La verdad es que no paran de ocurrir cosas. Un bloguero eficiente -ese adjetivo que tanto fascina a los prohombres de hoy- tendría llagas en los dedos de tanto escribir. Yo, en cambio, como soy fundamentalmente perezoso y desganado, me regodeo en la indolencia. Este es el espíritu pig, que demuestra que nunca llegaremos a ser prósperos como los alemanes, aunque al menos nos quedará el consuelo, como dice Jordi Soler, de saber que disfrutamos más de la vida. Lutero, por una parte, y el clima invernal, por otra, marcan carácter. O, en el lado inverso, Santa Teresa de Jesús y las playas del Mediterráneo.
La semana pasada estuve en Hamburgo y en Bremen. Era un viaje vacacional programado hacía meses, antes de que la prima de riesgo fuera un órdago más que un envite, pero aproveché para hacer un trabajo de campo antropológico (hay veces, ya ven que pierdo la indolencia) y tratar de averiguar por qué los alemanes son alemanes. Ya les anticipo que no lo conseguí. El domingo, por ejemplo, se celebraba el Alemania-Dinamarca de la Eurocopa. Yo supuse que una buena parte de la población estaría leyendo a Kant o estudiando los revolucionarios modelos de productividad empresarial de la London Economics School, pero no era así: todos, como si fueran españoles, andaban disfrazados de hinchas con la jarra de cerveza en la mano. Y la cosa fue aún peor: ganaron 2-1 a Dinamarca, se clasificaron para los cuartos de final y comenzaron a celebrarlo como si hubieran ganado ya la Eurocopa: bocinazos de energúmeno, hordas callejeras medio desnudas, flamear de banderas y barra libre de alcohol. Incluso los españoles tenemos más recato cuando pasamos de ronda (cosa que hicimos al día siguiente, discretamente), y eso que la historia, a diferencia de a los alemanes, debería estimularnos al carpe diem futbolístico.

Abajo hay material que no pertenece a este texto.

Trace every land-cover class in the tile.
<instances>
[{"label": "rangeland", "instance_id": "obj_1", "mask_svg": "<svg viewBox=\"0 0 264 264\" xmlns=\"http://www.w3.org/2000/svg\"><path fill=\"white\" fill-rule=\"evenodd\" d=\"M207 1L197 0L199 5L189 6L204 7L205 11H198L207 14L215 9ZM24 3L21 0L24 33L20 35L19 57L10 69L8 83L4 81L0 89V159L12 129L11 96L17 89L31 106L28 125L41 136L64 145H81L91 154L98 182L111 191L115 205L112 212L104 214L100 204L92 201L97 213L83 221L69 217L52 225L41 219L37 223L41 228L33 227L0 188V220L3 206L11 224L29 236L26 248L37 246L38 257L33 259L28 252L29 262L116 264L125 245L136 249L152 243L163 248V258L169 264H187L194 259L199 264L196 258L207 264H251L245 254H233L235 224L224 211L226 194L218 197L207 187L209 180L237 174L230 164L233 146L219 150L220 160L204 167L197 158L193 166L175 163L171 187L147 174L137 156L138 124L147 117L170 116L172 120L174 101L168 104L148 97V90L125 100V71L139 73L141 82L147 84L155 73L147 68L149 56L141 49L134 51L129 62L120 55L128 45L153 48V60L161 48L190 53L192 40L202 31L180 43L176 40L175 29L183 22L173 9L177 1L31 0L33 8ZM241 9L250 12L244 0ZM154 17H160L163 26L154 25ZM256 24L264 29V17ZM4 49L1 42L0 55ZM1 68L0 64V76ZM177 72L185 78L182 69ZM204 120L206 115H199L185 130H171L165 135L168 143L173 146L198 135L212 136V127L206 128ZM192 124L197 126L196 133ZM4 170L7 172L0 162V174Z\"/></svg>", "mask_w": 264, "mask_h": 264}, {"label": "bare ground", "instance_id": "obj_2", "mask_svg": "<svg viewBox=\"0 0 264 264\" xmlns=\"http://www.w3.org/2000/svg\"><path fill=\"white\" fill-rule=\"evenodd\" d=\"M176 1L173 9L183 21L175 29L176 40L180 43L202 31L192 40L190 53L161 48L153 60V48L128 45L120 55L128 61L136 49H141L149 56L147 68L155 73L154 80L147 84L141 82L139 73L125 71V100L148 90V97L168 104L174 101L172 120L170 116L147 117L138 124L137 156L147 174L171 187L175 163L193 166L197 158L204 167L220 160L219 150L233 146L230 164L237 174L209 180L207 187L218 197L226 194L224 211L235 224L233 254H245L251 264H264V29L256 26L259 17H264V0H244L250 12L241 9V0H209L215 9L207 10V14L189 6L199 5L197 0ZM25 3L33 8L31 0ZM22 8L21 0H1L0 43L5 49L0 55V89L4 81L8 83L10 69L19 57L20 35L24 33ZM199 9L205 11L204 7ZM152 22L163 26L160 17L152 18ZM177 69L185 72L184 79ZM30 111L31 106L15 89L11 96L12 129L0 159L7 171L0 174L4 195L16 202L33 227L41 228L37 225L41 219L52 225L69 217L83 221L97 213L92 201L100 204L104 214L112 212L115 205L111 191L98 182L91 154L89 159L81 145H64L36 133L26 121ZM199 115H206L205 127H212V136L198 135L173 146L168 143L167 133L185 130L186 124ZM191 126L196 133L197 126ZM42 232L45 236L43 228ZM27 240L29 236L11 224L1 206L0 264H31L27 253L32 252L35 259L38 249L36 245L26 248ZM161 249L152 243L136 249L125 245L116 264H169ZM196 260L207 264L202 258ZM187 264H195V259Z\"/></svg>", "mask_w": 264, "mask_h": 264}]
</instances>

Tal vez la diferencia está en la sinceridad. Es posible que esa apariencia excesiva sea en los alemanes simplemente una representación cerebral de lo que deben hacer, y no una exaltación irracional, como en los españoles. No hay más que comparar, por ejemplo, las fotos de Angela Merkel y de Mariano Rajoy celebrando goles. La primera hace teatro; sabe que tiene que gritar y saltar, pero se le ve en la cara que es una actuación (como cuando sonríe a Hollande o dice públicamente que su gran apuesta es el euro). Es posible incluso que no tenga muy claro qué es un gol, o que lo sepa con la misma imprecisión con que sabe qué es un Banco Central. El presidente de las Islas Salomón, en cambio, es todo nervio, los músculos se le disparan pasionalmente, y hasta ese rostro algo bobo de pupilas siempre dilatadas cobra por un instante la vivacidad de la gloria. Es posible incluso que se esté conteniendo.
A partir de ahí, volvemos a Lutero y a Santa Teresa.
Publicado el 24 de junio de 2012 a las 12:00.